===== PROVIDED PASSAGE

Yes, as I said, we basically have two separate packages, Omni is a package for 3D design, and Vista is 3D processing. All of our software is based on PCs which makes them somewhat unique, rather than on the older UNIX systems. We have tried very hard to make a so-called user-friendly interface and I think we have succeeded. Especially when I think about the number of university students using our software . There is no quicker way to find problems than sticking some software in front of a student.
[Satinder]: So is there a special requirement, memory requirements or anything like that?
Not now. At first, ten or fifteen years ago, PCs were just not up to the level of the big UNIX boxes and we had to use various ways of boosting their performance with special hardware – array processors and the like. But nowadays I like to boast that you can run our software on the secretary’s machine – no disrespect to secretaries intended. It’s just that the average PC today is much more powerful than it used to be .
[Jason]: What role do you see on the world stage, for more small Canadian technology companies in terms of going head-to-head with a large international software provider?
You know, it’s strange because when I first started in this industry we were all quite scared of the guys in Houston. We all thought that they must know much more than we did. I remember in the early eighties, when the U.S. had a new love affair with refraction statics, which we had been doing here for at least twenty years before that, we started to get less overawed by Houston. That’s gone on for quite a few years now. I think currently Canadian high tech companies are regarded as leaders in the world. Certainly in terms of our own software, Omni is recognized as a world leader. Hampson Russell software, for example, is also very highly regarded. So I don’t think we have to take a back seat to anybody.
[Jason]: How do you spend most of your time with respect to software support?

==========

WHAT TO WORK ON => According to the interview, what is Vista a package for?

===== RECORD SET

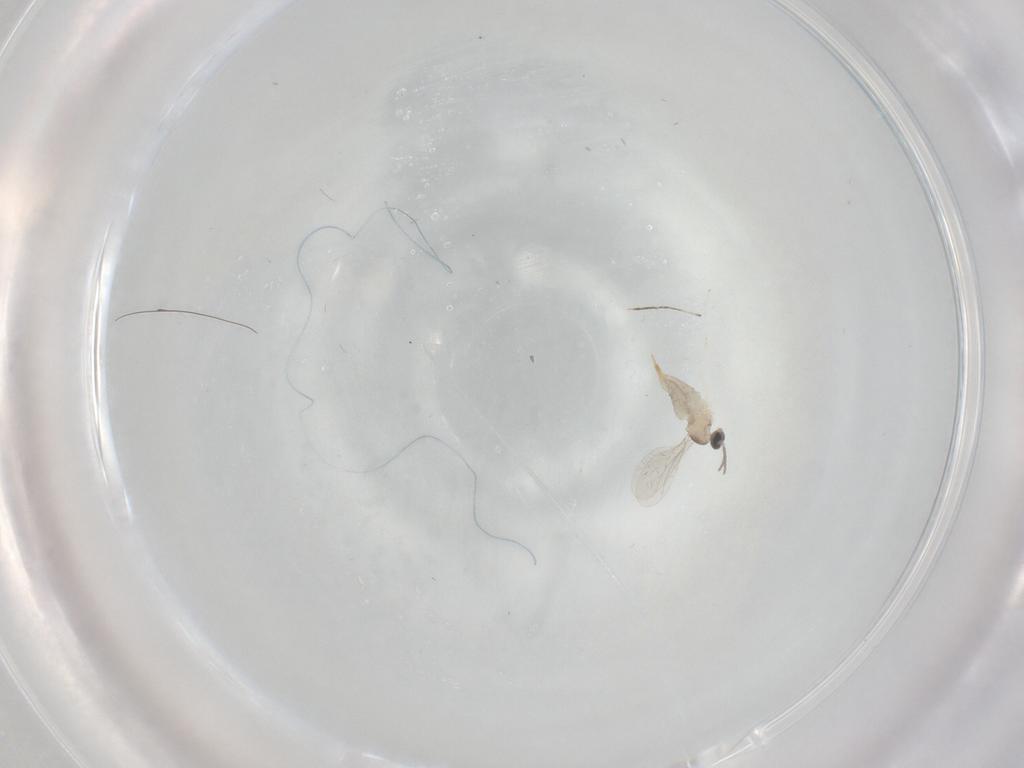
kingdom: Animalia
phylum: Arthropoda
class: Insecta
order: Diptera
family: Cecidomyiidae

==========
===== RECORD SET

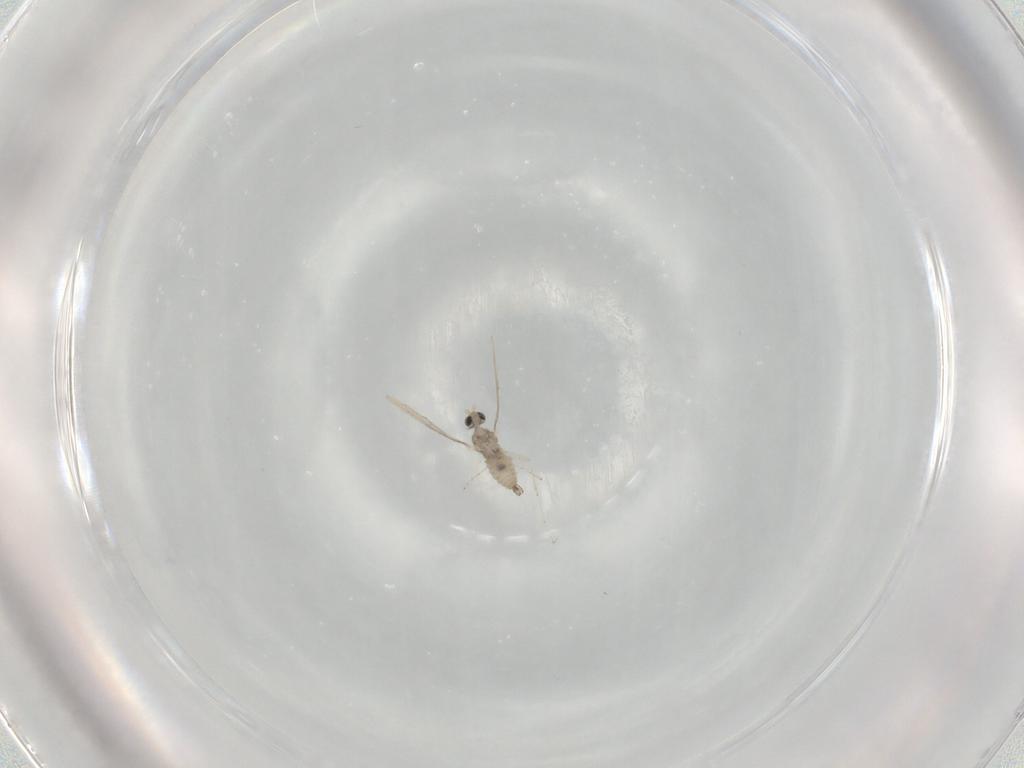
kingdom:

==========
===== RECORD SET

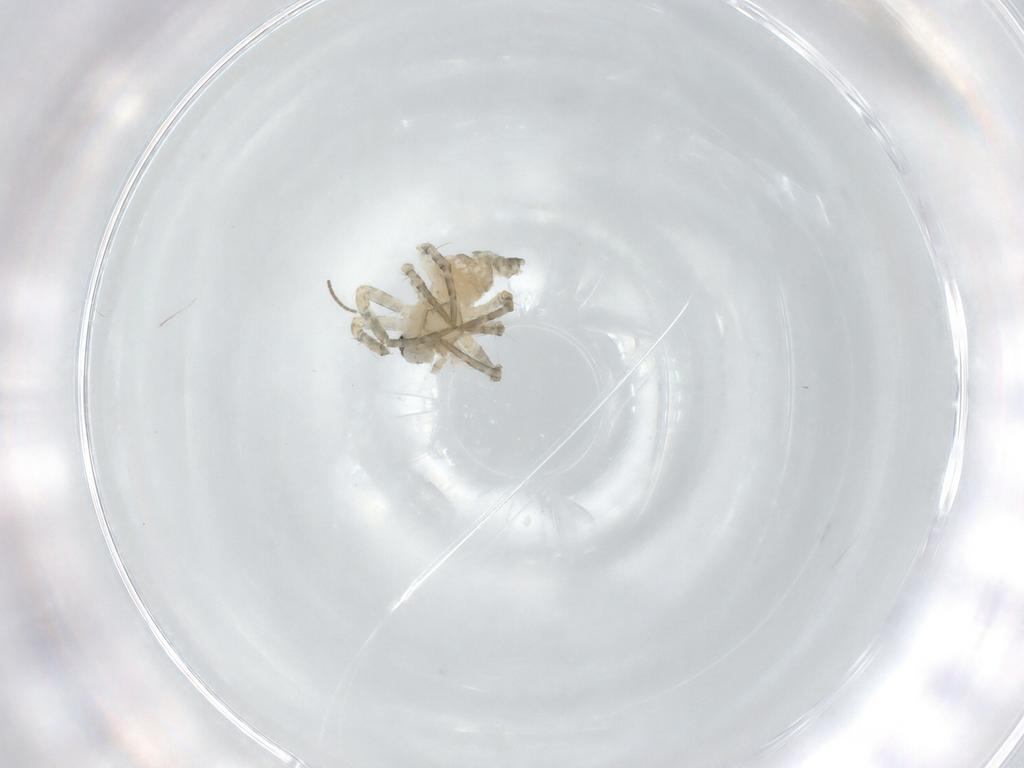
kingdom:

==========

ANSWER TO THE EXERCISE => 3D processing.